Sebab, dengan dikabulkan uji materi tersebut, rekaman penyadapan pembicaraan terkait perpanjangan kontrak PT Freeport Indonesia dianggap tidak sah. Sehingga rekaman tersebut tidak bisa dijadikan alat bukti Kejaksaan Agung (Kejagung) terkait penyelidikan perkara dugaan pemufakatan jahat alias kasus 'Papa Minta Saham'.
"Ya bagaimana, putusan MK sudah final dan kita tidak bisa apa-apa. Ya ini fakta masalahnya seperti itu, mau apalagi," kaya Prasetyo di Gedung Badan Diklat Kejaksaan, Ragunan, Jakarta Selatan, Jumat (9/9/2016).
Advertisement
Menurut Prasetyo, pihaknya tetap akan mengkaji putusan MK tersebut terutama dalam kaitannya penyelidikan perkara pemufakatan jahat.

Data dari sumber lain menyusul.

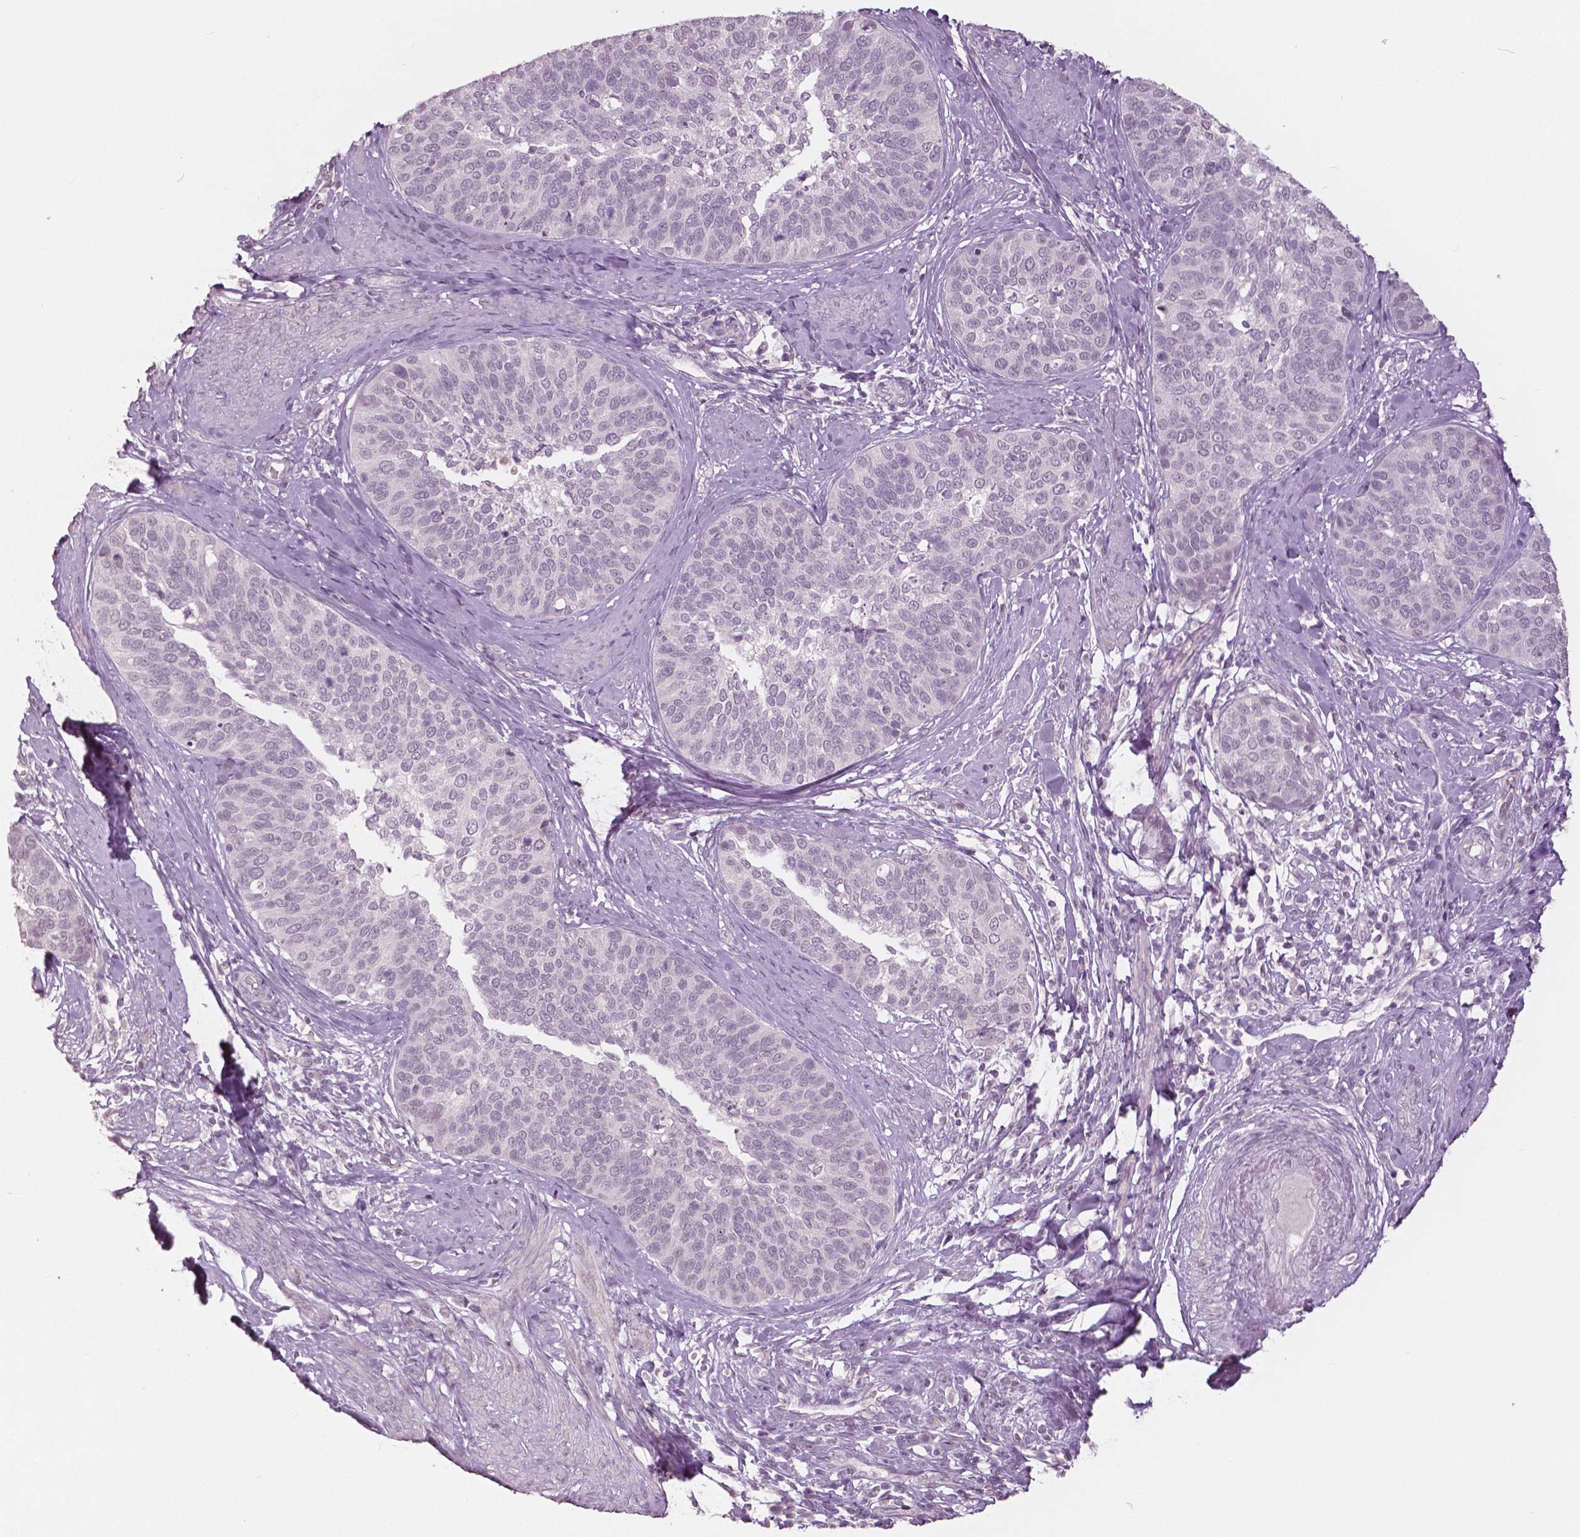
{"staining": {"intensity": "negative", "quantity": "none", "location": "none"}, "tissue": "cervical cancer", "cell_type": "Tumor cells", "image_type": "cancer", "snomed": [{"axis": "morphology", "description": "Squamous cell carcinoma, NOS"}, {"axis": "topography", "description": "Cervix"}], "caption": "This is an IHC histopathology image of cervical squamous cell carcinoma. There is no expression in tumor cells.", "gene": "NANOG", "patient": {"sex": "female", "age": 69}}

"Ini juga suatu hal yang tentunya memerlukan pengkajian ulang dari kita," ucap dia.
Ketika disinggung mengenai kelanjutan perkara tersebut, Prasetyo hanya menjawab diplomatis. Ia mengatakan kasus yang diduga melibatkan mantan Ketua DPR Setya Novanto itu masih dalam tahap penyelidikan.
"Kita masih tetap penyelidikan ya," singkat dia.
Sebelumnya, Mahkamah Konstitusi (MK) pada Rabu 7 September 2016 lalu mengabulkan sebagian permohonan uji materi UU ITE yang diajukan mantan Ketua DPR RI, Setya Novanto.
Setnov menggugat UU ITE yang mengatur bahwa informasi atau dokumen elektronik merupakan salah satu alat bukti penyidikan, penuntutan, dan pemeriksaan di Pengadilan yang sah, terutama dengan dokumen elektronik hasil dari penyadapan.
Mahkamah dalam pertimbangannya berpendapat, penyadapan adalah kegiatan yang dilarang karena melanggar hak konstitusional warga negara, khususnya hak privasi untuk berkomunikasi sebagaimana dijamin Pasal 28F UUD 1945.
Begitu pula dalam konteks penegakan hukum, Mahkamah berpendapat bahwa kewenangan penyadapan juga seharusnya sangat dibatasi. Penyadapan harus dilakukan dengan sangat hati-hati agar hak privasi warga negara yang dijamin UUD 1945 tidak dilanggar.
Berdasarkan hal itu maka Mahkamah menilai perlu memberi tafsir terhadap frasa 'informasi elektronik dan atau dokumen elektronik' yang termuat dalam Pasal 5 ayat (1) dan ayat (2) serta Pasal 44 huruf b UU ITE dan Pasal 26A UU Tipikor.
Mahkamah perlu juga mempertimbangkan mengenai bukti penyadapan berupa rekaman pembicaraan sesuai dengan hukum pembuktian.
Mahkamah berpendapat, ketika aparat penegak hukum menggunakan alat bukti yang diperoleh dengan cara yang tidak sah atau unlawful legal evidence, maka bukti dimaksud dikesampingkan oleh hakim atau dianggap tidak mempunyai nilai pembuktian oleh pengadilan.